A menudo, el LTV se utiliza para tomar decisiones sobre el presupuesto invertido en marketing y ventas. Por ello, es útil relacionarlo con el CAC (Customer Acquisition Cost), de forma que podemos obtener información sobre la relación entre los ingresos generados por un cliente y la inversión realizada para adquirirlo. Cuando el Lifetime Value estimado a largo plazo es muy superior al CAC, la empresa puede tomar la decisión de incrementar el gasto actual en marketing, confiando en recuperar dicha inversión en el futuro.

El LTV se puede obtener haciendo los cálculos previos en meses y multiplicando para obtener el resultado final de la siguiente forma:

Valor medio de compra: Ingresos por compras / Número de compras

Frecuencia de compra: Número de compras / Número de clientes

Ingresos por cliente: Valor medio de compra x Frecuencia de compra

Costes por cliente: Promedio de los costes variables asociados.
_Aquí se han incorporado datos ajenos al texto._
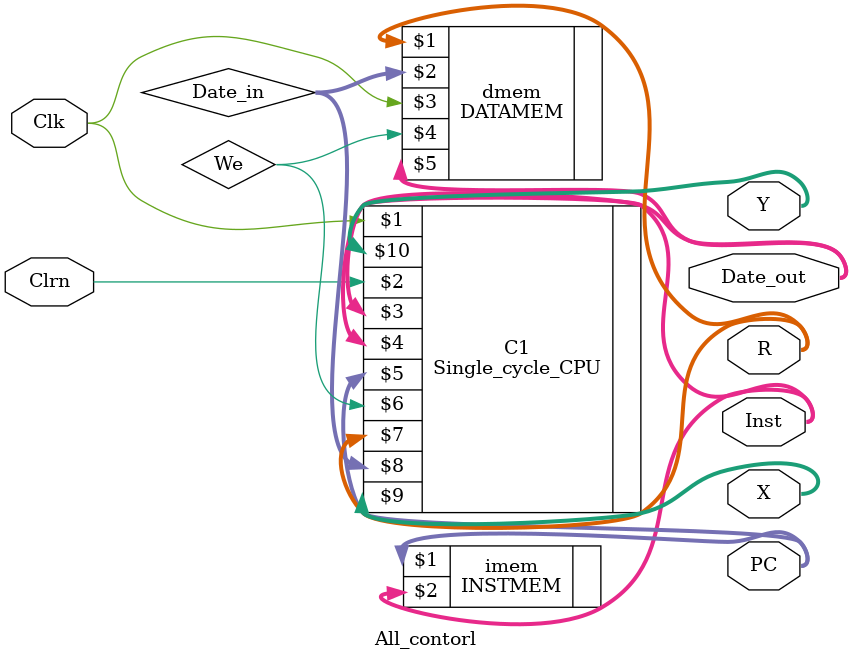
<source format=v>
`timescale 1ns / 1ps


module All_contorl(Clk,Clrn,Inst,Date_out,PC,R,X,Y);
    input Clk,Clrn;
    output [31:0]Inst,Date_out;//´ÓÊý¾Ý´¢´æÆ÷¶ÁÈ¡µÄÊý¾Ý
    output [31:0]PC/*PCµØÖ·*/,R/*Alu¼ÆËã½á¹û*/;
    output [31:0]X,Y;
    wire We;
    wire [31:0]Date_in;//ÐèÒªÐ´ÈëÊý¾Ý´æ´¢Æ÷µÄÊý¾Ý
    
    Single_cycle_CPU C1(Clk,Clrn,Inst,Date_out,PC,We,R,Date_in,X,Y);
    DATAMEM dmem(R,Date_in,Clk,We,Date_out);
    INSTMEM imem(PC,Inst);
endmodule


</source>
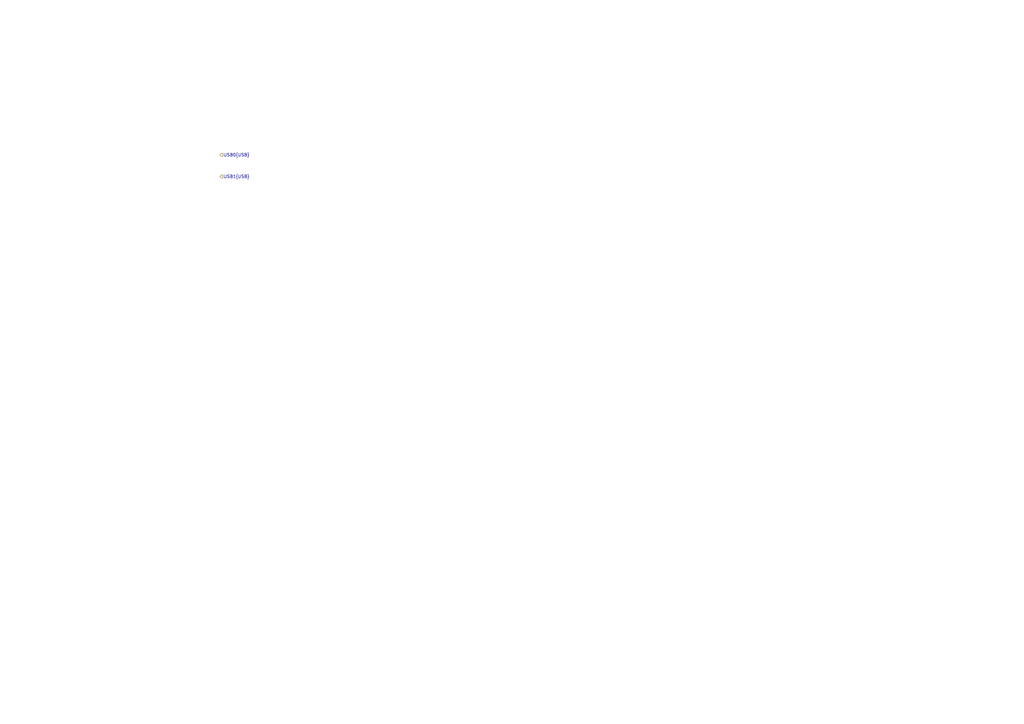
<source format=kicad_sch>
(kicad_sch
	(version 20250114)
	(generator "eeschema")
	(generator_version "9.0")
	(uuid "404a36f3-0e23-4fbf-960a-1eef8a3f3716")
	(paper "A3")
	(title_block
		(title "BMC Reference Carrier Board")
		(rev "1.0.0")
	)
	(lib_symbols)
	(hierarchical_label "USB1{USB}"
		(shape input)
		(at 90.17 72.39 0)
		(effects
			(font
				(size 1.27 1.27)
			)
			(justify left)
		)
		(uuid "2c5a861c-9106-4b34-b86a-51eef1860f43")
	)
	(hierarchical_label "USB0{USB}"
		(shape input)
		(at 90.17 63.5 0)
		(effects
			(font
				(size 1.27 1.27)
			)
			(justify left)
		)
		(uuid "aa8b64ee-0126-49d2-8fec-52152679bb21")
	)
)

</source>
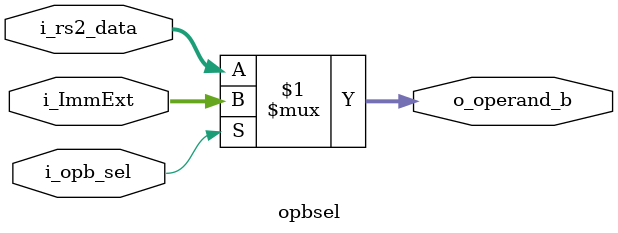
<source format=sv>
module opbsel(
	input  logic [31:0] i_ImmExt,
	input  logic [31:0] i_rs2_data,
	input  logic 		  i_opb_sel,
	output logic [31:0] o_operand_b
);

	assign o_operand_b = (i_opb_sel) ? i_ImmExt : i_rs2_data;
	
endmodule 
</source>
Margen por cliente: Ingresos por cliente – Costes por cliente

Duración media de la relación con un cliente: Se puede estimar como 1 / churn rate

Customer Lifetime Value (LTV) = Margen por cliente x Duración media de la relación

La fórmula puede ajustarse con el fin de hacerla más precisa y, en consecuencia, conseguir que el resultado sea más fiable. Un posible ajuste es no incluir los clientes obtenidos de forma orgánica, ya que han sido captados independientemente del gasto realizado en marketing (algo discutible), y por tanto no se deberían contabilizar los ingresos que estos generan.

Por otro lado, es importante tener en cuenta que modificar aquellas variables que controlamos puede repercutir a su vez en las que no. Por ejemplo, un aumento en el precio de nuestros productos puede aumentar el ticket medio, pero también hacernos perder clientes. Asimismo, aunque la relación LTV/CAC nos indique que podemos aumentar la inversión en marketing, el crecimiento de una empresa no es constante. Si nos vemos limitados por el capital disponible podríamos llegar a necesitar varias rondas de financiación hasta llegar a un punto en el que la empresa sea rentable, con el riesgo de quedarnos sin fondos por el camino.

Como sucede con otras métricas, el LTV debe utilizarse como una herramienta que nos ayude a tomar decisiones basadas en datos, pero no debe considerarse de forma aislada ni como una estrategia per se.